**Problem:** Take the material below and reproduce, word for word, only the lines from the line with "right eye: (330, 541)" through the line with "right knee: (455, 647)".

* * * *

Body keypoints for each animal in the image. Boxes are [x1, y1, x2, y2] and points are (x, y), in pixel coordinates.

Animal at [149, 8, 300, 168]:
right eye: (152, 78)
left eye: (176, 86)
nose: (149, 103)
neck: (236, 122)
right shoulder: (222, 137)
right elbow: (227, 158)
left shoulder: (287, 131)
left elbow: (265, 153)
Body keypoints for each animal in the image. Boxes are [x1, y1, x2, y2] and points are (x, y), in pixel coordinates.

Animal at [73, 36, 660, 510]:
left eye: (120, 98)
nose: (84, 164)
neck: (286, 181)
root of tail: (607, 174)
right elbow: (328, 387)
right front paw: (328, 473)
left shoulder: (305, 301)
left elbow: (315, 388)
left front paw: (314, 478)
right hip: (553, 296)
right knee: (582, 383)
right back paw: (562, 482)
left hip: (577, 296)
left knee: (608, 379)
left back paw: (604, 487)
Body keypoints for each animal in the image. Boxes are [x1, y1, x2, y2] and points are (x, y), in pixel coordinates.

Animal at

* * * *

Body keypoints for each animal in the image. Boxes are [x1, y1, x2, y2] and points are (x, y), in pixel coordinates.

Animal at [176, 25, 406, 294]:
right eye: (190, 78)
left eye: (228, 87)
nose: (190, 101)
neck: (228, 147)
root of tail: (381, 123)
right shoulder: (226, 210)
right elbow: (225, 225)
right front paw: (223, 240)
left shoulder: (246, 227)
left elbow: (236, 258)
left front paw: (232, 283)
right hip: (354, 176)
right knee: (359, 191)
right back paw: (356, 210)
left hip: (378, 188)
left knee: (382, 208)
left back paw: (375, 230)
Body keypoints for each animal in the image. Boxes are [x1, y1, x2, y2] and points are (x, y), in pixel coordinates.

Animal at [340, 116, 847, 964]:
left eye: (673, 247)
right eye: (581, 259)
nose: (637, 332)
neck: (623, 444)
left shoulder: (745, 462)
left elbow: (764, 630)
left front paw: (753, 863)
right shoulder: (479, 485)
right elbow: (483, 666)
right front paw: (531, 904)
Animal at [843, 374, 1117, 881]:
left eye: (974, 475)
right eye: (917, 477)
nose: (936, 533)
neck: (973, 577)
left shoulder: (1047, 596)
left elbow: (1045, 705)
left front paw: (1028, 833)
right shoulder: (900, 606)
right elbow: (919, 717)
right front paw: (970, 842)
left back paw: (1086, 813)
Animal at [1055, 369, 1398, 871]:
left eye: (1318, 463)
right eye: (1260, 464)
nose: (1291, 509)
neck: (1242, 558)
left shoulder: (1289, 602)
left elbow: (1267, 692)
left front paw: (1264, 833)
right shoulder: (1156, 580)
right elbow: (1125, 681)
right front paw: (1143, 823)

* * * *

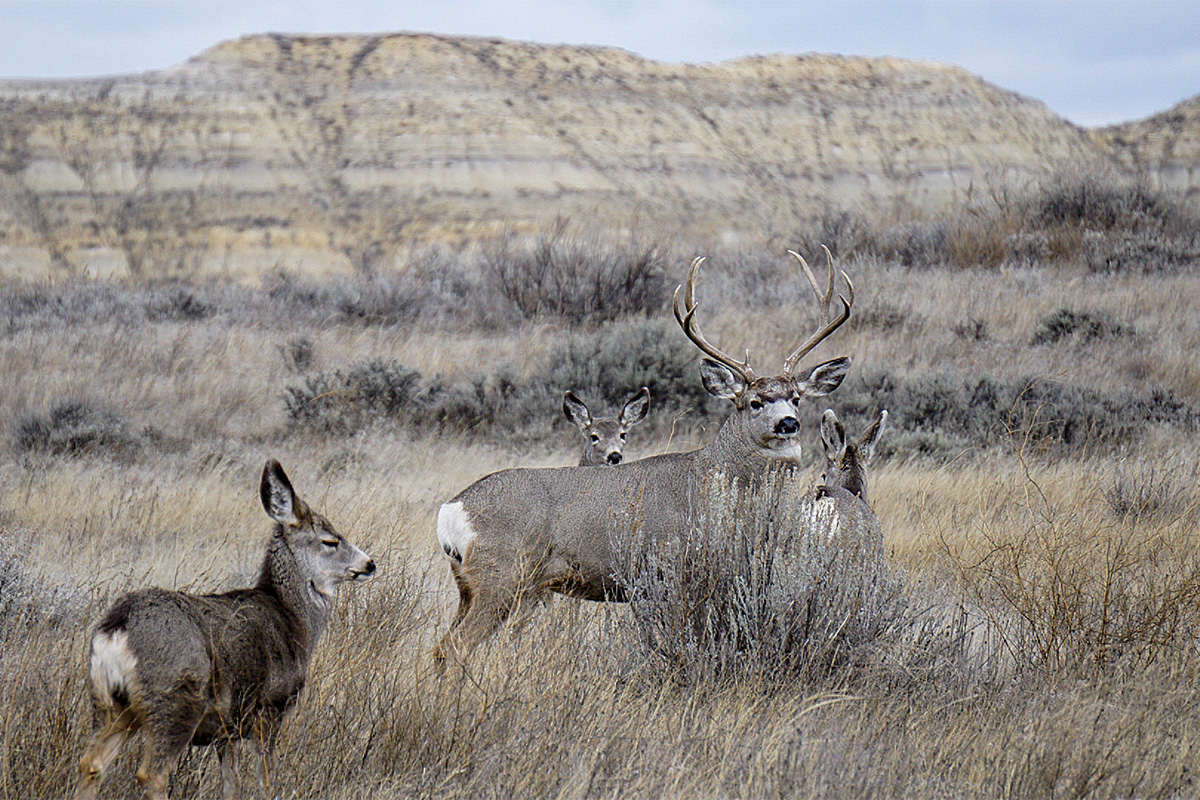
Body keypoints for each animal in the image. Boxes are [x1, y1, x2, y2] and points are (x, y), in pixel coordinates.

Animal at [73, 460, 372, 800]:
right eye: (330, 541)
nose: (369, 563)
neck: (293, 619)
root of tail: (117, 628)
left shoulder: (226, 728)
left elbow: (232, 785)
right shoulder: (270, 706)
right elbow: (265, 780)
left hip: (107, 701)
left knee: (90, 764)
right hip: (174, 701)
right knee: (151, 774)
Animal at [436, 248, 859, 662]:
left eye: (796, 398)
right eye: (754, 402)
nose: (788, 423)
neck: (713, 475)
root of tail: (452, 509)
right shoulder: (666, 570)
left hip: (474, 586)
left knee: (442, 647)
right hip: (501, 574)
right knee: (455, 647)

* * * *

**Answer space:**
right eye: (330, 541)
nose: (369, 563)
neck: (293, 619)
root of tail: (117, 628)
left shoulder: (226, 728)
left elbow: (232, 785)
right shoulder: (270, 706)
right elbow: (265, 780)
left hip: (107, 701)
left knee: (90, 764)
right hip: (174, 701)
right knee: (151, 774)
Animal at [436, 248, 859, 662]:
left eye: (796, 398)
right eye: (754, 402)
nose: (788, 423)
neck: (713, 475)
root of tail: (452, 509)
right shoulder: (666, 570)
left hip: (474, 586)
left knee: (442, 647)
right hip: (501, 574)
right knee: (455, 647)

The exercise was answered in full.